--- EXERCISE ---
Return only the lines below starting at the line containing "nose: (224, 176)" and ending at the line containing "right back paw: (307, 366)", both included, exactly as they are and with no pictures.

--- PROVIDED DATA ---
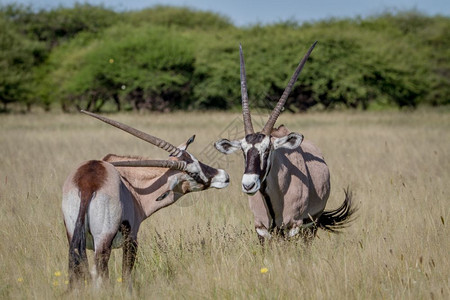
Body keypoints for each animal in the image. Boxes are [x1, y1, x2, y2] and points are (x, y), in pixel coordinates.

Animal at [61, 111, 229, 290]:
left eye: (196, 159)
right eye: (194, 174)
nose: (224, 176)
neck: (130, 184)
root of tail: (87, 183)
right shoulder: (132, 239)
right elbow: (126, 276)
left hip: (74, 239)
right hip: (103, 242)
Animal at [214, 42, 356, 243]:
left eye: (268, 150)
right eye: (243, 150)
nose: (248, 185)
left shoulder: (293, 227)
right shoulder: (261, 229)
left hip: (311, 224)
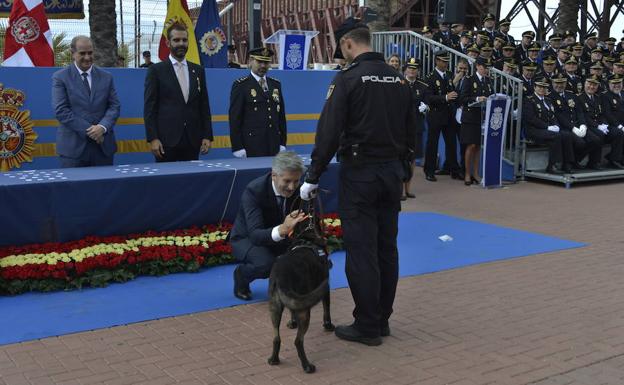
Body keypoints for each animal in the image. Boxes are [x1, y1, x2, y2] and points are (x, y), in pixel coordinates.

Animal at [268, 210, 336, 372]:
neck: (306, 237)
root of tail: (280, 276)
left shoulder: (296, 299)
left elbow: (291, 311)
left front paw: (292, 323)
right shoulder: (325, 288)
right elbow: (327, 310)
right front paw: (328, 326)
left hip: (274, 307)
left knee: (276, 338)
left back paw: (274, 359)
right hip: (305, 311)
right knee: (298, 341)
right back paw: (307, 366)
==
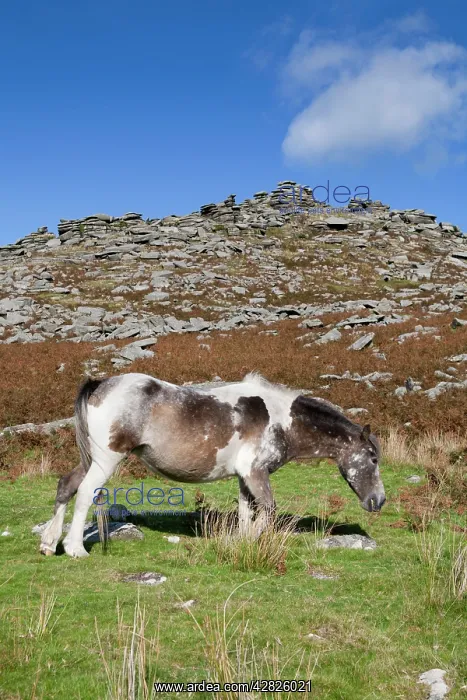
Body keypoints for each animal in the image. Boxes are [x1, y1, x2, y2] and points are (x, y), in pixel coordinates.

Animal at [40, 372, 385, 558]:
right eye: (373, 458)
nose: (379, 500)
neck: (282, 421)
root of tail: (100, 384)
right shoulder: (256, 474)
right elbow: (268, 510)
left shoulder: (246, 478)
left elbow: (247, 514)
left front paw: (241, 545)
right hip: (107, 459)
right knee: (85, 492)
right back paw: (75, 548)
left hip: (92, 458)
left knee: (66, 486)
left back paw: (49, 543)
==
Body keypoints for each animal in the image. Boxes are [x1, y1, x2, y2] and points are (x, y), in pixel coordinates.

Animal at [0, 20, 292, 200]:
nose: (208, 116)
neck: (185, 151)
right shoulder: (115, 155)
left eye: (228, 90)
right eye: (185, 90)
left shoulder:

--- SOLUTION TO THIS TASK ---
nose: (224, 176)
neck: (130, 184)
root of tail: (87, 183)
right shoulder: (132, 239)
right elbow: (126, 276)
left hip: (74, 239)
right hip: (103, 242)
Animal at [214, 42, 356, 243]:
left eye: (268, 150)
right eye: (243, 150)
nose: (248, 185)
left shoulder: (293, 227)
right shoulder: (261, 229)
left hip: (311, 224)
Body keypoints for each animal in the image. Boxes are [x1, y1, x2, y2] and points are (x, y), in pixel coordinates.

Animal at [268, 210, 336, 372]:
neck: (306, 237)
root of tail: (280, 276)
left shoulder: (296, 299)
left elbow: (291, 311)
left front paw: (292, 323)
right shoulder: (325, 288)
right elbow: (327, 310)
right front paw: (328, 326)
left hip: (274, 307)
left knee: (276, 338)
left back paw: (274, 359)
right hip: (305, 311)
right knee: (298, 341)
right back paw: (307, 366)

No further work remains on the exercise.